### Brano di testo
* * * *

Il richiamo all’art. 7 della Costituzione ci permette di portare la questione all’interno di una corretta dialettica istituzionale, così come regolata dal Concordato modificato nel 1984.

Quest’ultimo, nel preambolo, prevede che i principi sanciti dalla Costituzione e le dichiarazioni del Concilio Ecumenico Vaticano II, sono i presupposti su cui si fondano i principi  della libertà religiosa e i rapporti fra la Chiesa e la comunità politica.

Sostanzialmente la Chiesa e lo Stato fanno riferimento agli atti che maggiormente rappresentano la loro visioni del mondo.

Nell’art. 1 dell’Accordo, lo Stato e la Chiesa riaffermano, ciascuno nel proprio ordine, la rispettiva indipendenza e sovranità, impegnandosi al pieno rispetto di tali prerogative nei loro rapporti.

Tale norma, indica la necessità di stabilire rapporti che rendano effettive l’indipendenza e l’autonomia, ciascuno nel proprio ordine, cioè negli ambiti che rispettivamente gli competono.

Applicando tali principi alla situazione contingente di una gravissima pandemia, possiamo sostenere che lo Stato ha il compito di contenere il diffondersi del contagio e di assicurare le cure agli ammalati; mentre, la Chiesa ha il compito di assicurare al popolo di Dio di vivere la propria fede, anche in un momento di emergenza.

* * * *

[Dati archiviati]
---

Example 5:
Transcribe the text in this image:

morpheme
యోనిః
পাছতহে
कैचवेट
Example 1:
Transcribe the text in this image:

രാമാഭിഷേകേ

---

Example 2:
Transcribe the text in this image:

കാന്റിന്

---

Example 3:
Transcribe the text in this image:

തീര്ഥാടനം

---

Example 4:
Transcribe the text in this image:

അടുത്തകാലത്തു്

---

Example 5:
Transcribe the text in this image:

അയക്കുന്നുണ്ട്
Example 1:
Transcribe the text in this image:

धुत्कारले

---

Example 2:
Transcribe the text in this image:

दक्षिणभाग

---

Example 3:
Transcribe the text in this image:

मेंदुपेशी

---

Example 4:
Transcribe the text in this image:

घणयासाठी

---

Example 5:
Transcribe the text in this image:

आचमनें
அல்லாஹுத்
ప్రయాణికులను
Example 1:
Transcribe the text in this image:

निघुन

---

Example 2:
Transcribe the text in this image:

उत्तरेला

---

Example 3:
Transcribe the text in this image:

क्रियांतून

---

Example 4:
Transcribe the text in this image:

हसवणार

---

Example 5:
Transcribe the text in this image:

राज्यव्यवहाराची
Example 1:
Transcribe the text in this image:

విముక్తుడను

* * * *

### Consegna
Ripeti parola per parola il passo del testo sui rapporti tra Stato e Chiesa che si apre con le parole contenenti "Il richiamo all’art." e si chiude con "nei loro rapporti.". Le voci non hanno alcun legame con il testo sui rapporti tra Stato e Chiesa.

### Soluzione
Il richiamo all’art. 7 della Costituzione ci permette di portare la questione all’interno di una corretta dialettica istituzionale, così come regolata dal Concordato modificato nel 1984.

Quest’ultimo, nel preambolo, prevede che i principi sanciti dalla Costituzione e le dichiarazioni del Concilio Ecumenico Vaticano II, sono i presupposti su cui si fondano i principi  della libertà religiosa e i rapporti fra la Chiesa e la comunità politica.

Sostanzialmente la Chiesa e lo Stato fanno riferimento agli atti che maggiormente rappresentano la loro visioni del mondo.

Nell’art. 1 dell’Accordo, lo Stato e la Chiesa riaffermano, ciascuno nel proprio ordine, la rispettiva indipendenza e sovranità, impegnandosi al pieno rispetto di tali prerogative nei loro rapporti.